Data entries
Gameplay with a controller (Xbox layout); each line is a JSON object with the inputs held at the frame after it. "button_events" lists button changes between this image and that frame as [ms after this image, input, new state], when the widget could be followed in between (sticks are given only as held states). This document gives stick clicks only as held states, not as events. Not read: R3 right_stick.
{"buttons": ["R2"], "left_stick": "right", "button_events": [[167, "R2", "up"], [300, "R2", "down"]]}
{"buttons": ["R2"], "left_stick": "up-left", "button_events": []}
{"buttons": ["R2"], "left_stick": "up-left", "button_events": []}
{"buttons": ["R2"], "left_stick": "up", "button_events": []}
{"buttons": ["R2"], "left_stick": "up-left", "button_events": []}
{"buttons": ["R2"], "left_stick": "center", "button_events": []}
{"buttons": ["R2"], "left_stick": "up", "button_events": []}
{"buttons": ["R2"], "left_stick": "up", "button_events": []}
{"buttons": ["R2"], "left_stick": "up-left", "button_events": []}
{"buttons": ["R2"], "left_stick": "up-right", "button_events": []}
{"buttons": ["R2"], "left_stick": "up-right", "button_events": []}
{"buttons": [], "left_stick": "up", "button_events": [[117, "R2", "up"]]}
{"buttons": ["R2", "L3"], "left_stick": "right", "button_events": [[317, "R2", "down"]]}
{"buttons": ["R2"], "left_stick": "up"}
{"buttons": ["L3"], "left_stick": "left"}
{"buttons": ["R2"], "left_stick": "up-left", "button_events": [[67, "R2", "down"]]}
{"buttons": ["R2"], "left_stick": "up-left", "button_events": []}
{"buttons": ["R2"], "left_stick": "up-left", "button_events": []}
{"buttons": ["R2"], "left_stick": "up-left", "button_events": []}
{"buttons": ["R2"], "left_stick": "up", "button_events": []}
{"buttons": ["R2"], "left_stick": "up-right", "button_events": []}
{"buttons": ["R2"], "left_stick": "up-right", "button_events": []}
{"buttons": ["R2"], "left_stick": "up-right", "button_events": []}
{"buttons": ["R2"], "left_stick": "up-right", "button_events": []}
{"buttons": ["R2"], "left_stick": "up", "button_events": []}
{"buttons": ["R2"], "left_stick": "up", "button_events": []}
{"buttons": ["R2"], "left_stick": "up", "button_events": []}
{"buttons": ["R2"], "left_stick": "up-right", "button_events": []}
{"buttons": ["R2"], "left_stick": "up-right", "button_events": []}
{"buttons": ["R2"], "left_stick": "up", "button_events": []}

• [TASK DESCRIPTION] Each line above with the word "down" needs to be copied.

• [TASK RESULT]
{"buttons": ["R2"], "left_stick": "right", "button_events": [[167, "R2", "up"], [300, "R2", "down"]]}
{"buttons": ["R2", "L3"], "left_stick": "right", "button_events": [[317, "R2", "down"]]}
{"buttons": ["R2"], "left_stick": "up-left", "button_events": [[67, "R2", "down"]]}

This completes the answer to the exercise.